*WHAT THIS TASK INVOLVES*
Only the records, exactly as written, belong in the answer; pictures do not.

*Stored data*
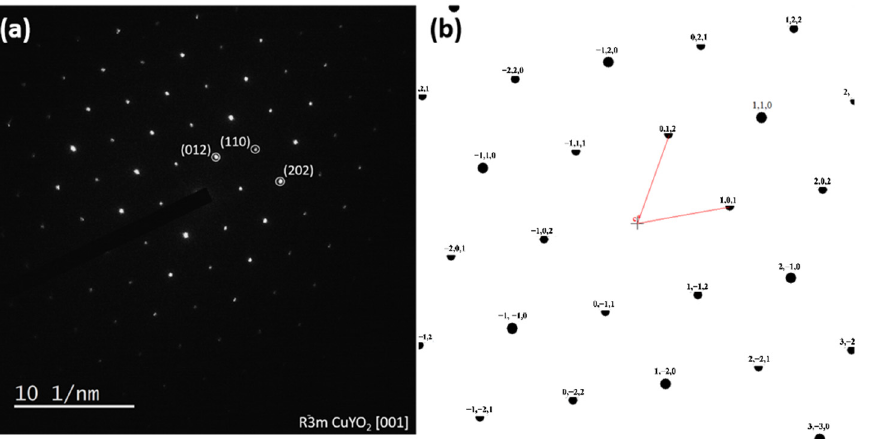
Figure 8. ( a ) SAED pattern of R 𝟑 m CuYO 2 nanofibers, ( b ) simulated diffraction pattern of R 3 m CuYO 2 .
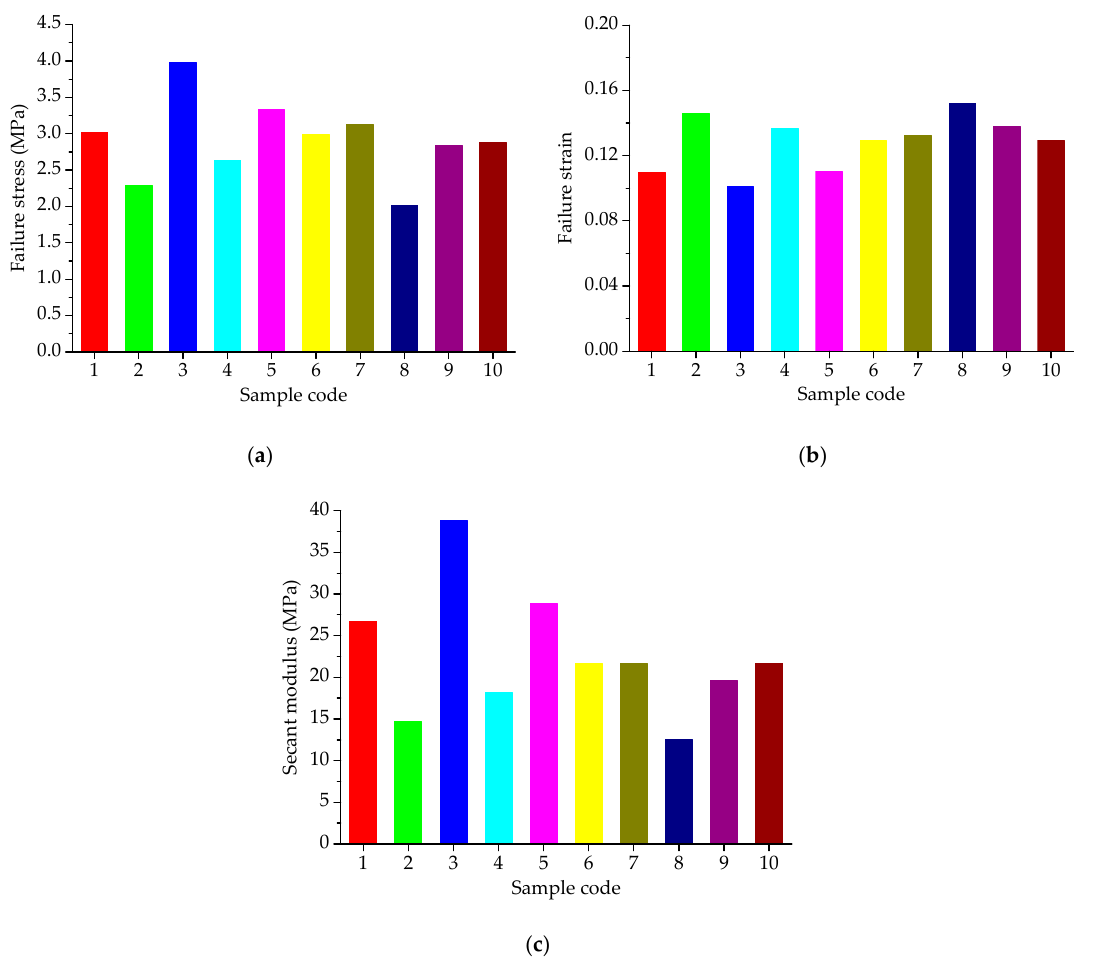
Figure 4. Failure results of asphalt mortars: ( a ) Failure stress; ( b ) Failure strain; ( c ) Secant modulus.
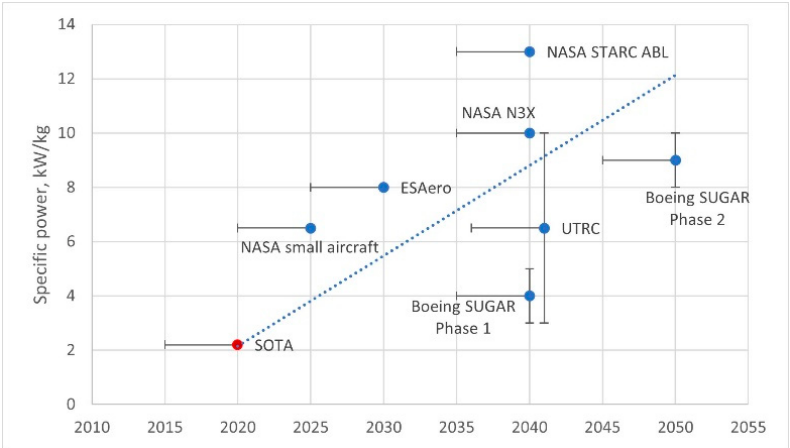
Figure 10. Trend of electric drives specific power. Reproduced from data presented in Ref. [1].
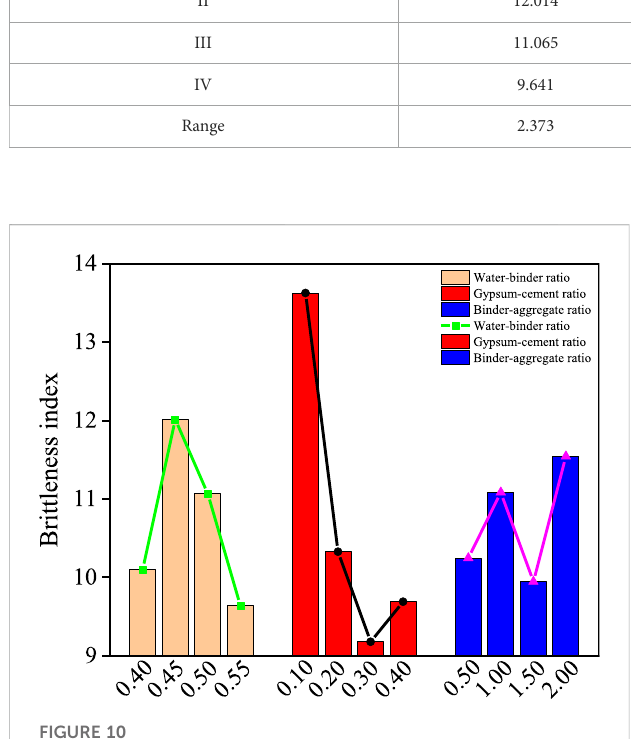
FIGURE 10 The gypsum-cement ratio has the greatest effect on the brittleness index with an extreme difference of 4.444, indicating that the ratio of gypsum to cement in the cementing agent has the highest degree of in fl uence on the material deformation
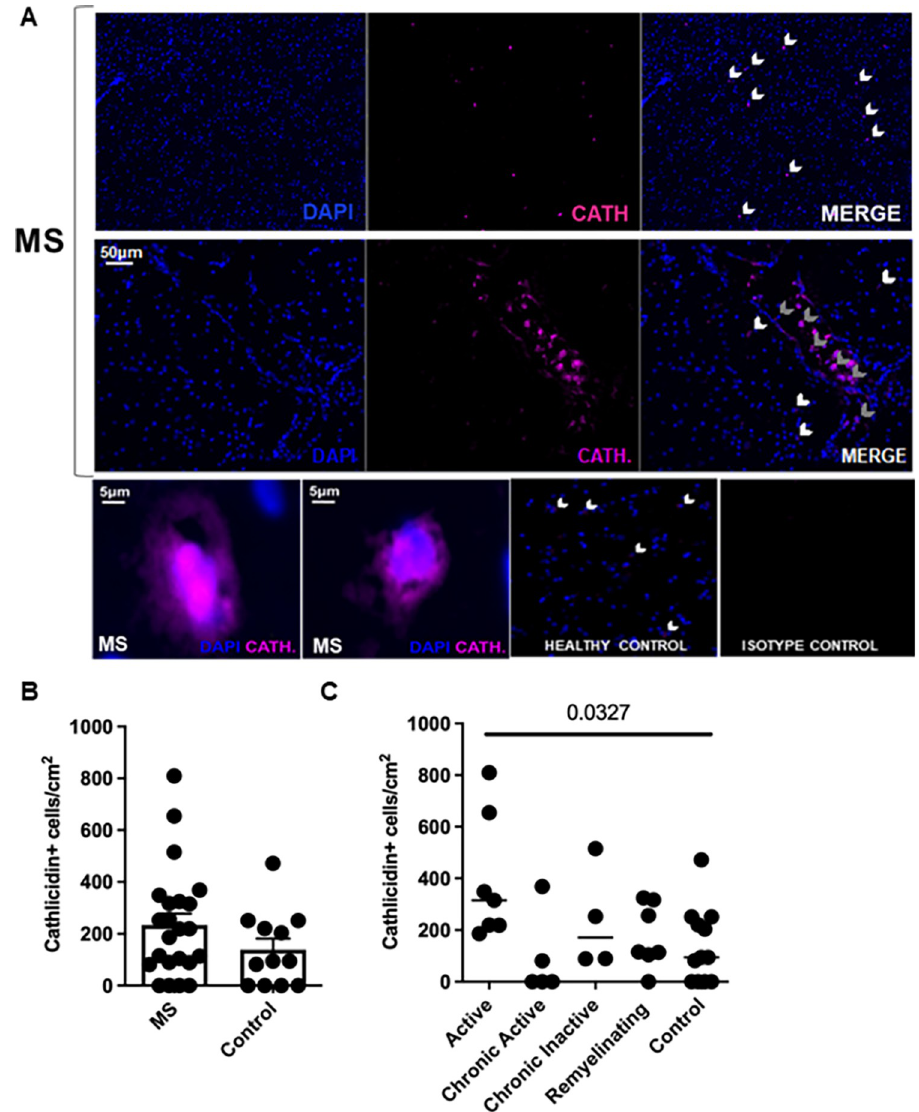
Fig 3. Cathelicidin is produced in the healthy and inflamed human brain. Postmortem brain sections were obtained from patients who died of MS and control patients with no neurological disease. (A-C) Cathelicidin (Cath.) production was quantified using immunofluorescent imaging. Grey arrowheads indicate cathelicidin within blood vessels, and white arrowheads indicate cathelicidin outside vessels. Data shown are (B) mean with error bars showing standard error and (C) individual data points with line at median. Statistical test used: in (C)–one way ANOVA. N values: B and C– 7 patients in MS group and 3 patients in control group, each data point represents an area of the brain analysed. Images in (A) are representative of at least 3 patients. Patient information is listed in S3 Table. Data available at 10. 6084/m9.figshare.20310363. cath, cathelicidin; MS, multiple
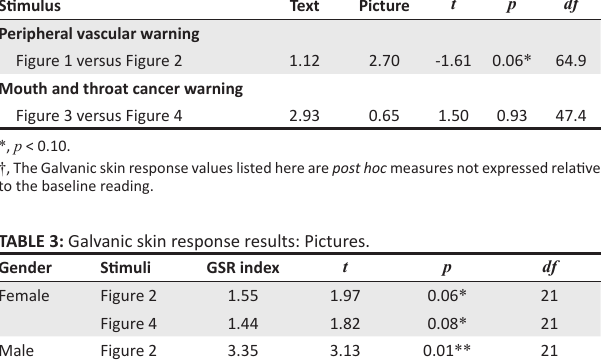
TABLE 2: Galvanic skin response results: Pictures versus text †. Stimulus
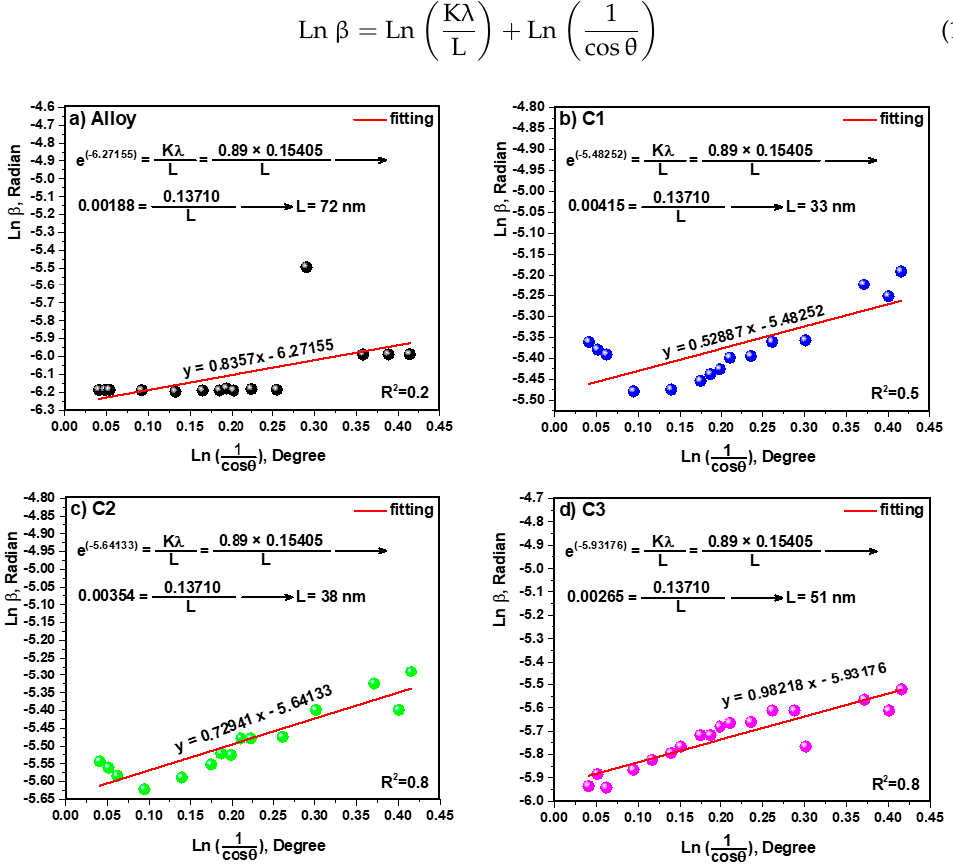
Figure 5. Linear plots of Monshi–Scherrer equation and calculated crystallite size of ( a ) Alloy, ( b ) C1, ( c ) C2 and ( d ) C3. ( c ) C2 and ( d )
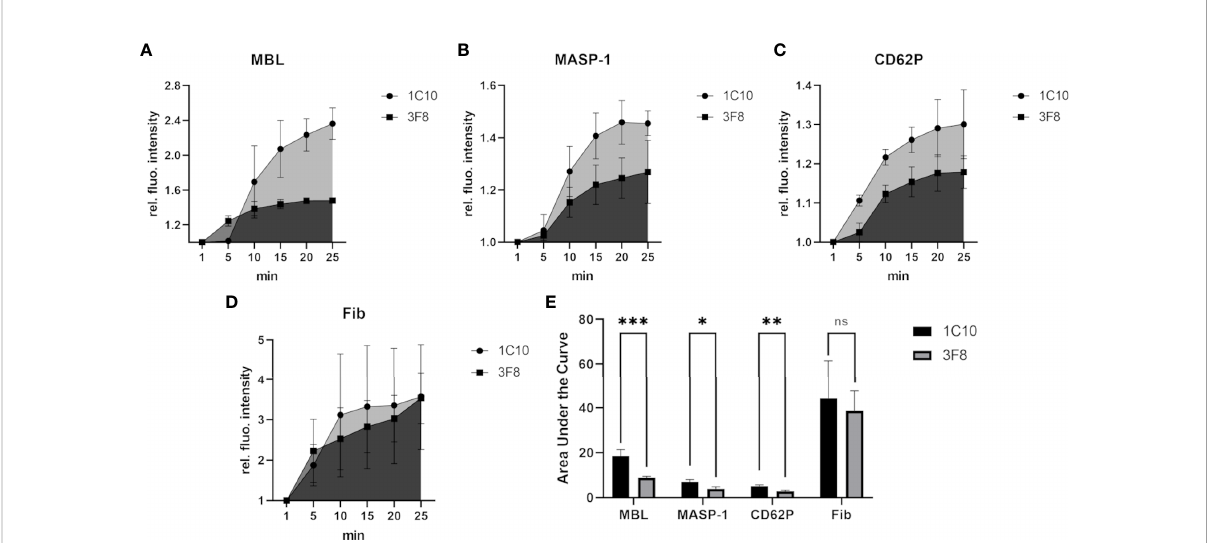
FIGURE 6 Effects of inhibiting MBL-binding in the bleeding model. To investigate the effects of the MBL inhibitory antibody 3F8, the signal intensity relative to the fi rst time point was monitored for MBL (A) , MASP-1 (B) , activated platelets (CD62P) (C) and fi brin (D) . The area under the curve was calculated using GraphPad Prism (E) . Experiments using the inhibitory 3F8 antibody showed a reduced increase of the MBL, MASP-1 and CD62P signal in comparison to the non-inhibitory control antibody 1C10, but no clear difference in fi brin signals was detected. Each experiment was performed three times, data are shown as mean with SD, and p-values for differences between groups were determined with a t-test (ns not signi fi cant, * p ≤ 0.05, ** p ≤ 0.01, *** p ≤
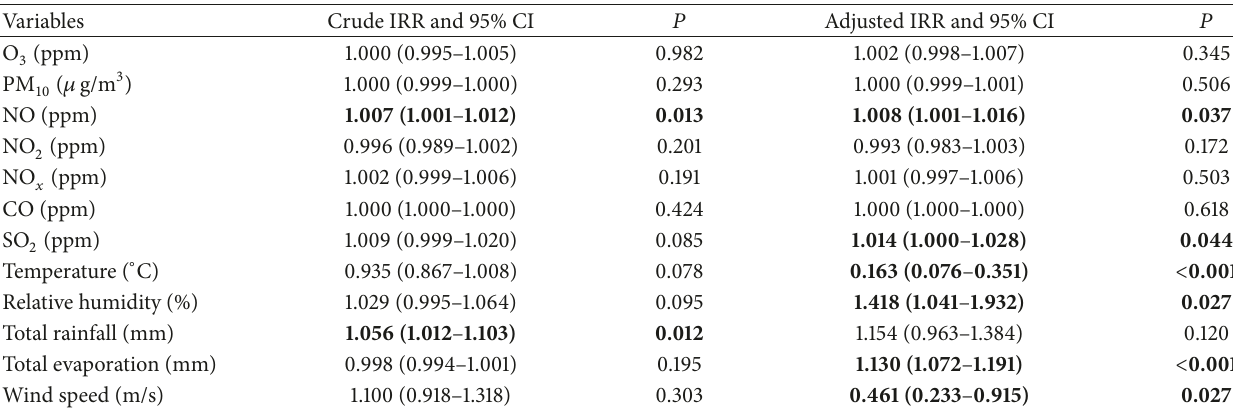
Table 3: Results of crude and adjusted negative binomial regression and of the effect of pollutants and climate factors on respiratory hospital admissions (ratio of increase in hospital admissions in day per unit of increase in pollutants and climate factors daily average) in the epidemic periods.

*ANSWER TO THE PROBLEM*
Figure 8. ( a ) SAED pattern of R 𝟑 m CuYO 2 nanofibers, ( b ) simulated diffraction pattern of R 3 m CuYO 2 .
Figure 4. Failure results of asphalt mortars: ( a ) Failure stress; ( b ) Failure strain; ( c ) Secant modulus.
Figure 10. Trend of electric drives specific power. Reproduced from data presented in Ref. [1].
FIGURE 10 The gypsum-cement ratio has the greatest effect on the brittleness index with an extreme difference of 4.444, indicating that the ratio of gypsum to cement in the cementing agent has the highest degree of in fl uence on the material deformation
Fig 3. Cathelicidin is produced in the healthy and inflamed human brain. Postmortem brain sections were obtained from patients who died of MS and control patients with no neurological disease. (A-C) Cathelicidin (Cath.) production was quantified using immunofluorescent imaging. Grey arrowheads indicate cathelicidin within blood vessels, and white arrowheads indicate cathelicidin outside vessels. Data shown are (B) mean with error bars showing standard error and (C) individual data points with line at median. Statistical test used: in (C)–one way ANOVA. N values: B and C– 7 patients in MS group and 3 patients in control group, each data point represents an area of the brain analysed. Images in (A) are representative of at least 3 patients. Patient information is listed in S3 Table. Data available at 10. 6084/m9.figshare.20310363. cath, cathelicidin; MS, multiple
TABLE 2: Galvanic skin response results: Pictures versus text †. Stimulus
Figure 5. Linear plots of Monshi–Scherrer equation and calculated crystallite size of ( a ) Alloy, ( b ) C1, ( c ) C2 and ( d ) C3. ( c ) C2 and ( d )
FIGURE 6 Effects of inhibiting MBL-binding in the bleeding model. To investigate the effects of the MBL inhibitory antibody 3F8, the signal intensity relative to the fi rst time point was monitored for MBL (A) , MASP-1 (B) , activated platelets (CD62P) (C) and fi brin (D) . The area under the curve was calculated using GraphPad Prism (E) . Experiments using the inhibitory 3F8 antibody showed a reduced increase of the MBL, MASP-1 and CD62P signal in comparison to the non-inhibitory control antibody 1C10, but no clear difference in fi brin signals was detected. Each experiment was performed three times, data are shown as mean with SD, and p-values for differences between groups were determined with a t-test (ns not signi fi cant, * p ≤ 0.05, ** p ≤ 0.01, *** p ≤
Table 3: Results of crude and adjusted negative binomial regression and of the effect of pollutants and climate factors on respiratory hospital admissions (ratio of increase in hospital admissions in day per unit of increase in pollutants and climate factors daily average) in the epidemic periods.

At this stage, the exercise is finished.